What the Lawsuits Are Actually Asking For
The preservative lawsuit is seeking class certification for two groups: anyone in the U.S. who bought a Costco rotisserie chicken, and a sub-class of California buyers. It brings claims under the California Consumers’ Legal Remedies Act, the California Unfair Competition Law, the California False Advertising Law, and the Washington Consumer Protection Act. The plaintiffs want unspecified monetary damages and a jury trial.
The salmonella lawsuit is seeking compensatory and triple damages for anyone who bought Kirkland Signature rotisserie chicken or raw chicken parts since January 1, 2019. It cites violations of Washington consumer protection laws and argues that Costco broke an implied promise that its chicken is safe to eat. Neither lawsuit claims that every individual chicken was contaminated or harmful — instead, they focus on whether Costco’s practices and marketing were honest.
Costco Hasn’t Said Much
Costco’s public response to all of this has been minimal. On the preservatives issue, the company acknowledged using sodium phosphate and carrageenan and quietly removed the “no preservatives” signage. On the salmonella lawsuit, Costco hasn’t publicly detailed any response, and the case is still in its early stages. Lincoln Premium Poultry, which is not named as a defendant, also didn’t respond to media requests for comment.

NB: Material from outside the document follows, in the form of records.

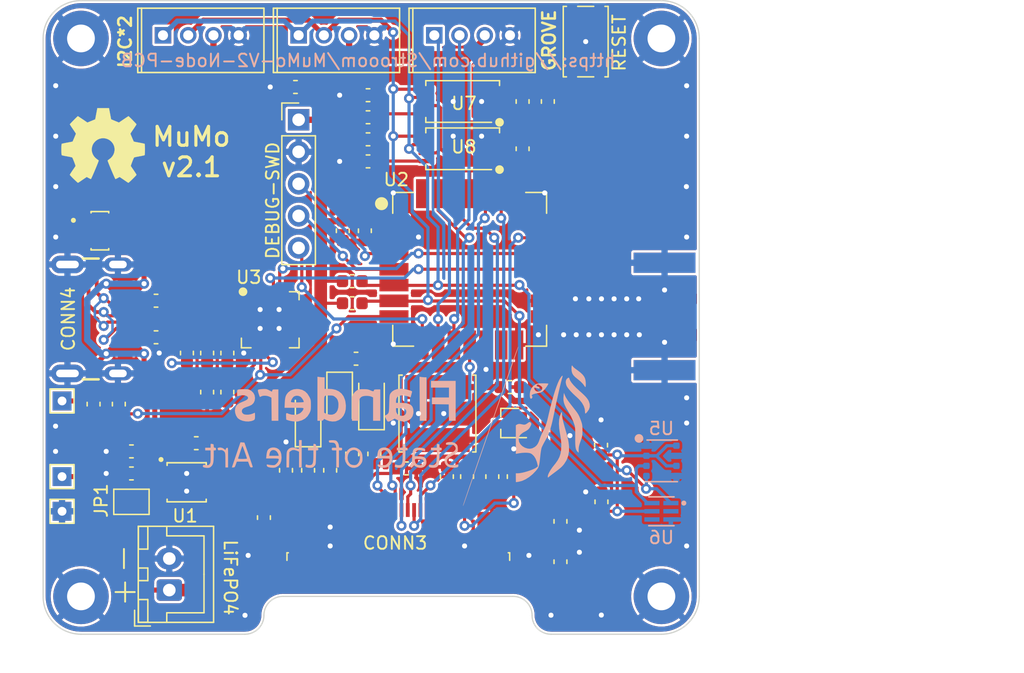
<source format=kicad_pcb>
(kicad_pcb (version 20211014) (generator pcbnew)

  (general
    (thickness 1.64)
  )

  (paper "A4")
  (title_block
    (comment 4 "AISLER Project ID: WJAGVHFZ")
  )

  (layers
    (0 "F.Cu" signal)
    (31 "B.Cu" signal)
    (32 "B.Adhes" user "B.Adhesive")
    (33 "F.Adhes" user "F.Adhesive")
    (34 "B.Paste" user)
    (35 "F.Paste" user)
    (36 "B.SilkS" user "B.Silkscreen")
    (37 "F.SilkS" user "F.Silkscreen")
    (38 "B.Mask" user)
    (39 "F.Mask" user)
    (40 "Dwgs.User" user "User.Drawings")
    (41 "Cmts.User" user "User.Comments")
    (42 "Eco1.User" user "User.Eco1")
    (43 "Eco2.User" user "User.Eco2")
    (44 "Edge.Cuts" user)
    (45 "Margin" user)
    (46 "B.CrtYd" user "B.Courtyard")
    (47 "F.CrtYd" user "F.Courtyard")
    (48 "B.Fab" user)
    (49 "F.Fab" user)
    (50 "User.1" user)
    (51 "User.2" user)
    (52 "User.3" user)
    (53 "User.4" user)
    (54 "User.5" user)
    (55 "User.6" user)
    (56 "User.7" user)
    (57 "User.8" user)
    (58 "User.9" user)
  )

  (setup
    (stackup
      (layer "F.SilkS" (type "Top Silk Screen"))
      (layer "F.Paste" (type "Top Solder Paste"))
      (layer "F.Mask" (type "Top Solder Mask") (thickness 0.01))
      (layer "F.Cu" (type "copper") (thickness 0.035))
      (layer "dielectric 1" (type "core") (thickness 1.55 locked) (material "FR4") (epsilon_r 4.5) (loss_tangent 0.02))
      (layer "B.Cu" (type "copper") (thickness 0.035))
      (layer "B.Mask" (type "Bottom Solder Mask") (thickness 0.01))
      (layer "B.Paste" (type "Bottom Solder Paste"))
      (layer "B.SilkS" (type "Bottom Silk Screen"))
      (copper_finish "None")
      (dielectric_constraints no)
    )
    (pad_to_mask_clearance 0)
    (aux_axis_origin 146.0308 104.808)
    (grid_origin 146.0308 104.808)
    (pcbplotparams
      (layerselection 0x00010fc_ffffffff)
      (disableapertmacros false)
      (usegerberextensions false)
      (usegerberattributes true)
      (usegerberadvancedattributes true)
      (creategerberjobfile true)
      (svguseinch false)
      (svgprecision 6)
      (excludeedgelayer true)
      (plotframeref false)
      (viasonmask false)
      (mode 1)
      (useauxorigin false)
      (hpglpennumber 1)
      (hpglpenspeed 20)
      (hpglpendiameter 15.000000)
      (dxfpolygonmode true)
      (dxfimperialunits true)
      (dxfusepcbnewfont true)
      (psnegative false)
      (psa4output false)
      (plotreference true)
      (plotvalue true)
      (plotinvisibletext false)
      (sketchpadsonfab false)
      (subtractmaskfromsilk false)
      (outputformat 1)
      (mirror false)
      (drillshape 0)
      (scaleselection 1)
      (outputdirectory "gerber/")
    )
  )

  (net 0 "")
  (net 1 "GND")
  (net 2 "+5V")
  (net 3 "VGH")
  (net 4 "VSH")
  (net 5 "VSL")
  (net 6 "VGL")
  (net 7 "VCOM")
  (net 8 "PREVGH")
  (net 9 "unconnected-(CONN3-Pad1)")
  (net 10 "GATE-DRIVE")
  (net 11 "DISPLAY-RESET")
  (net 12 "DISPLAY-D{slash}C")
  (net 13 "DISPLAY-CS")
  (net 14 "SPI2-SCK")
  (net 15 "SPI2-MOSI")
  (net 16 "CURRENT-SENSE")
  (net 17 "VBUS")
  (net 18 "PREVGL")
  (net 19 "I2C2-SCL")
  (net 20 "I2C2-SDA")
  (net 21 "unconnected-(CONN3-Pad6)")
  (net 22 "unconnected-(CONN3-Pad7)")
  (net 23 "unconnected-(CONN3-Pad19)")
  (net 24 "Net-(CONN4-PadA5)")
  (net 25 "unconnected-(CONN4-PadA8)")
  (net 26 "Net-(CONN5-Pad1)")
  (net 27 "SWO")
  (net 28 "unconnected-(U1-Pad5)")
  (net 29 "unconnected-(U1-Pad6)")
  (net 30 "unconnected-(U1-Pad7)")
  (net 31 "unconnected-(U2-Pad28)")
  (net 32 "unconnected-(U3-Pad1)")
  (net 33 "unconnected-(U3-Pad10)")
  (net 34 "unconnected-(U3-Pad11)")
  (net 35 "unconnected-(U3-Pad12)")
  (net 36 "unconnected-(U3-Pad13)")
  (net 37 "unconnected-(U3-Pad14)")
  (net 38 "unconnected-(U3-Pad15)")
  (net 39 "unconnected-(U3-Pad16)")
  (net 40 "unconnected-(U3-Pad17)")
  (net 41 "unconnected-(U3-Pad18)")
  (net 42 "SWDIO")
  (net 43 "SWCLK")
  (net 44 "unconnected-(U3-Pad19)")
  (net 45 "unconnected-(U3-Pad22)")
  (net 46 "3V")
  (net 47 "RST")
  (net 48 "unconnected-(U3-Pad23)")
  (net 49 "unconnected-(U3-Pad24)")
  (net 50 "unconnected-(U6-Pad2)")
  (net 51 "unconnected-(U6-Pad4)")
  (net 52 "Net-(CONN4-PadB5)")
  (net 53 "unconnected-(CONN4-PadB8)")
  (net 54 "D-")
  (net 55 "D+")
  (net 56 "unconnected-(U2-Pad21)")
  (net 57 "unconnected-(U2-Pad12)")
  (net 58 "unconnected-(U2-Pad13)")
  (net 59 "WRITE-PROTECT")
  (net 60 "DISPLAY-BUSY")
  (net 61 "+BATT")
  (net 62 "MCU-RESET")
  (net 63 "UART1-TX")
  (net 64 "UART1-RX")
  (net 65 "UART2-RX")
  (net 66 "UART2-TX")
  (net 67 "Net-(C13-Pad2)")
  (net 68 "Net-(C31-Pad1)")
  (net 69 "Net-(C31-Pad2)")
  (net 70 "Net-(C42-Pad1)")
  (net 71 "Net-(R2-Pad1)")

  (footprint "thisProjectLibrary:0603_1608Metric" (layer "F.Cu") (at 168.7808 70.308 180))

  (footprint "thisProjectLibrary:0603_1608Metric" (layer "F.Cu") (at 168.5308 75.808 -90))

  (footprint "thisProjectLibrary:0603_1608Metric" (layer "F.Cu") (at 183.0308 65.558 90))

  (footprint "thisProjectLibrary:0603_1608Metric" (layer "F.Cu") (at 187.2488 92.8116 90))

  (footprint "thisProjectLibrary:LoRa-E5" (layer "F.Cu") (at 176.8348 78.867))

  (footprint "thisProjectLibrary:0603_1608Metric" (layer "F.Cu") (at 167.5308 93.508 -90))

  (footprint "thisProjectLibrary:0603_1608Metric" (layer "F.Cu") (at 181.0308 69.308 -90))

  (footprint "Diode_SMD:D_SMF" (layer "F.Cu") (at 169.0558 89.308 90))

  (footprint "thisProjectLibrary:0603_1608Metric" (layer "F.Cu") (at 151.9808 84.258 180))

  (footprint "Connector_PinHeader_2.54mm:PinHeader_1x05_P2.54mm_Vertical" (layer "F.Cu") (at 163.2808 67.008))

  (footprint "TestPoint:TestPoint_THTPad_1.5x1.5mm_Drill0.7mm" (layer "F.Cu") (at 144.5308 95.308))

  (footprint "thisProjectLibrary:0603_1608Metric" (layer "F.Cu") (at 164.0308 94.808 -90))

  (footprint "thisProjectLibrary:TSSOP-B8" (layer "F.Cu") (at 176.2808 65.558 180))

  (footprint "Package_TO_SOT_SMD:SOT-323_SC-70" (layer "F.Cu") (at 180.0308 91.058 180))

  (footprint "thisProjectLibrary:0603_1608Metric" (layer "F.Cu") (at 160.5308 98.558 90))

  (footprint "thisProjectLibrary:0603_1608Metric" (layer "F.Cu") (at 156.0308 85.508 -90))

  (footprint "thisProjectLibrary:0603_1608Metric" (layer "F.Cu") (at 157.6308 88.608 -90))

  (footprint "thisProjectLibrary:LINX_CONSMA020.062-G" (layer "F.Cu") (at 194.7308 82.608 90))

  (footprint "Jumper:SolderJumper-2_P1.3mm_Bridged2Bar_Pad1.0x1.5mm" (layer "F.Cu") (at 150.0308 97.308 180))

  (footprint "Diode_SMD:D_SMF" (layer "F.Cu") (at 164.0308 90.658 90))

  (footprint "thisProjectLibrary:L_TDK_VLS6045EX" (layer "F.Cu") (at 174.2808 90.308 90))

  (footprint "thisProjectLibrary:0603_1608Metric" (layer "F.Cu") (at 175.0308 95.308 -90))

  (footprint "thisProjectLibrary:0603_1608Metric" (layer "F.Cu") (at 156.0308 88.608 -90))

  (footprint "thisProjectLibrary:0603_1608Metric" (layer "F.Cu") (at 168.7808 68.558 180))

  (footprint "Symbol:OSHW-Symbol_6.7x6mm_SilkScreen" (layer "F.Cu") (at 147.7808 69.058))

  (footprint "Diode_SMD:D_SMF" (layer "F.Cu") (at 166.5308 89.308 -90))

  (footprint "thisProjectLibrary:0603_1608Metric" (layer "F.Cu") (at 168.7808 65.058 180))

  (footprint "thisProjectLibrary:0603_1608Metric" (layer "F.Cu") (at 147.0308 89.558 -90))

  (footprint "thisProjectLibrary:0603_1608Metric" (layer "F.Cu") (at 169.2808 93.508 -90))

  (footprint "thisProjectLibrary:0603_1608Metric" (layer "F.Cu") (at 165.7808 94.808 -90))

  (footprint "thisProjectLibrary:0603_1608Metric" (layer "F.Cu") (at 149.0308 89.558 90))

  (footprint "thisProjectLibrary:0603_1608Metric" (layer "F.Cu") (at 151.9808 81.358 180))

  (footprint "thisProjectLibrary:0603_1608Metric" (layer "F.Cu") (at 155.1686 92.658 180))

  (footprint "thisProjectLibrary:Grove_Vertical" (layer "F.Cu") (at 177.0308 60.308))

  (footprint "thisProjectLibrary:0603_1608Metric" (layer "F.Cu") (at 184.0308 98.858 -90))

  (footprint "thisProjectLibrary:0603_1608Metric" (layer "F.Cu") (at 150.0308 95.058 180))

  (footprint "Fiducial:Fiducial_0.75mm_Mask1.5mm" (layer "F.Cu") (at 192.0308 100.808))

  (footprint "thisProjectLibrary:DFN10" (layer "F.Cu") (at 154.4066 95.758))

  (footprint "thisProjectLibrary:SP0503BAHTG-SOT143" (layer "F.Cu") (at 147.5308 75.808 -90))

  (footprint "thisProjectLibrary:TSSOP-B8" (layer "F.Cu") (at 176.2808 69.308 180))

  (footprint "Connector_JST:JST_XH_B2B-XH-A_1x02_P2.50mm_Vertical" (layer "F.Cu") (at 153.0308 104.308 90))

  (footprint "thisProjectLibrary:0603_1608Metric" (layer "F.Cu") (at 167.5308 79.808))

  (footprint "thisProjectLibrary:0603_1608Metric" (layer "F.Cu") (at 166.7808 75.808 -90))

  (footprint "thisProjectLibrary:0603_1608Metric" (layer "F.Cu") (at 178.6308 95.308 -90))

  (footprint "thisProjectLibrary:Molex-2171790001" (layer "F.Cu")
    (tedit 63AF01FF) (tstamp 96516f2f-8eae-4c36-a445-3a340209483c)
    (at 144.78 82.804 -90)
    (property "MANUFACTURER" "")
    (property "MAXIMUM_PACKAGE_HEIGHT" "3.31 mm")
    (property "PARTREV" "A3")
    (property "STANDARD" "Manufacturer Recommendations")
    (property "Sheetfile" "File: MuMo-v2-Node.kicad_sch")
    (property "Sheetname" "")
    (property "description" "USB-C receptable")
    (property "manufacturer" "Molex")
    (property "mpn" "2171790001")
    (property "package" "SMT - 16-pin")
    (property "stock" "18000")
    (property "supplier1Name" "Mouser")
    (property "supplier1PartNumber" "538-217179-0001")
    (property "supplier1PartURL" "https://www.mouser.be/ProductDetail/Molex/217179-0001?qs=DRkmTr78QAQqCH4BoIR1xg%3D%3D")
    (property "supplier2Name" "Digi-Key")
    (property "supplier2PartNumber" "900-2171790001CT-ND")
    (property "supplier2PartURL" "https://www.digikey.be/nl/products/detail/molex/2171790001/13913749?s=N4IgTCBcDa4IwHZEE4AM64gLoF8g")
    (property "unitPrice" "1.19")
    (path "/cb373c0d-a1db-4df5-af06-f1d027233a6a")
    (attr through_hole)
    (fp_text reference "CONN4" (at 0 -0.2508 -90) (layer "F.SilkS")
      (effects (font (size 1 1) (thickness 0.15)))
      (tstamp 7e3ed9fc-2eae-4faf-9e4e-650b368d0d1d)
    )
    (fp_text value "Molex-2171790001" (at 0 4.318 -90) (layer "F.Fab")
      (effects (font (size 1 1) (thickness 0.15)))
      (tstamp 97abbadc-5687-483e-95d5-0e71bdc2af8e)
    )
    (fp_line (start 4.79 -2.65) (end 4.79 -1.4) (layer "F.SilkS") (width 0.2) (tstamp 628dbe4c-0316-4ad3-a597-8d184c583155))
    (fp_line (start -4.79 -2.65) (end -4.79 -1.4) (layer "F.SilkS") (width 0.2) (tstamp d4522313-1f71-4573-b8df-f3a7627020c6))
    (fp_line (start -5.1 -5.58) (end -5.1 2.85) (layer "F.CrtYd") (width 0.05) (tstamp 3a607dea-0c7d-4bb5-9658-68673958215e))
    (fp_line (start 5.1 2.85) (end 5.1 -5.58) (layer "F.CrtYd") (width 0.05) (tstamp 4062e0c5-252e-428a-a799-4cf3eb759b11))
    (fp_line (start -5.1 2.85) (end 5.1 2.85) (layer "F.CrtYd") (width 0.05) (tstamp 5c477b6c-fc97-4d4d-83b7-c56abcf0f6d3))
    (fp_line (start 5.1 -5.58) (end -5.1 -5.58) (layer "F.CrtYd") (width 
... [898965 chars truncated]
</source>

Both cases could take years to work through the courts. Class-action certification alone is a long process, and Costco has the legal resources to fight these battles for as long as it takes. But even if the lawsuits don’t result in massive payouts, the reputational damage is real. The $4.99 rotisserie chicken isn’t just a product for Costco — it’s a symbol. It’s the thing that makes people feel like their membership is worth it. It’s the reason people drive past three other grocery stores to get to a Costco. And right now, that symbol is looking a lot less golden than it used to.